----- Records provided -----

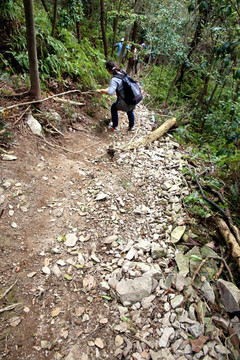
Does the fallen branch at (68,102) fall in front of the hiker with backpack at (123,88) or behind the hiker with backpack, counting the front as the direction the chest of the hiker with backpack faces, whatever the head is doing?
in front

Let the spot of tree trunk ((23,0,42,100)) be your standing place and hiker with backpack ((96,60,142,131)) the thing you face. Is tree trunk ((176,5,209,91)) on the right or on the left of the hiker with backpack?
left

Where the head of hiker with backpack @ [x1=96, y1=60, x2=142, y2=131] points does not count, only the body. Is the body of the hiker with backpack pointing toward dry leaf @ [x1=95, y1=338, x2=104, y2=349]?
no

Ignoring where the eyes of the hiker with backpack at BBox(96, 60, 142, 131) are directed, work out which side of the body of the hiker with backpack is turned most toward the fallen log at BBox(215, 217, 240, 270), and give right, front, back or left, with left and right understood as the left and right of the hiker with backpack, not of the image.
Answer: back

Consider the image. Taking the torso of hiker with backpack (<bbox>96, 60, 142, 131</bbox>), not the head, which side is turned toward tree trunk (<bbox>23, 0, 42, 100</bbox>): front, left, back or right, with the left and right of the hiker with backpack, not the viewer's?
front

-----
----- Records provided -----

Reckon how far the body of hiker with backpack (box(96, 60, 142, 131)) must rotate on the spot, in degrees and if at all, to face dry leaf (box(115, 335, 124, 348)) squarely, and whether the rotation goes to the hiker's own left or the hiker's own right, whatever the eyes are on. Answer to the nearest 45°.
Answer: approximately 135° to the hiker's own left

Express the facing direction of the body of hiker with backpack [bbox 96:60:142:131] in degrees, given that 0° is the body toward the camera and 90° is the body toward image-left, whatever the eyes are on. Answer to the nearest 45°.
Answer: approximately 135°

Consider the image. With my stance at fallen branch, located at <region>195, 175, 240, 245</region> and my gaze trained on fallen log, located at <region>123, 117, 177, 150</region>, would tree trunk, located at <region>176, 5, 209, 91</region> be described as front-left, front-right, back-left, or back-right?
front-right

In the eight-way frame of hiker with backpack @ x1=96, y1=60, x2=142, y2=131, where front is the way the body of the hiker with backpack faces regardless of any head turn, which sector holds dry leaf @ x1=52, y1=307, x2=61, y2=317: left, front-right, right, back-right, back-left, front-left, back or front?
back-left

-----

> [Exercise]: Which lines of the listing above contain the word "eyes"? Gather every one of them and copy each line in full.

> [Exercise response]:
Ignoring where the eyes of the hiker with backpack at BBox(96, 60, 142, 131) are directed, work out which side of the body of the hiker with backpack is turned most toward the fallen log at BBox(215, 217, 240, 270), and give right, front, back or left, with left and right understood as the left and right of the hiker with backpack, not of the image.
Reckon how far the body of hiker with backpack (box(96, 60, 142, 131)) must rotate on the spot, in degrees and if at all, to face dry leaf (box(115, 335, 124, 348)) squarely, and whether the rotation goes to the hiker's own left or the hiker's own right, whatever the eyes are on. Answer to the nearest 45°.
Express the facing direction of the body of hiker with backpack [bbox 96:60:142:131] in degrees, given that 0° is the body toward the camera and 90° is the body toward image-left, whatever the eyes are on. Answer to the nearest 45°.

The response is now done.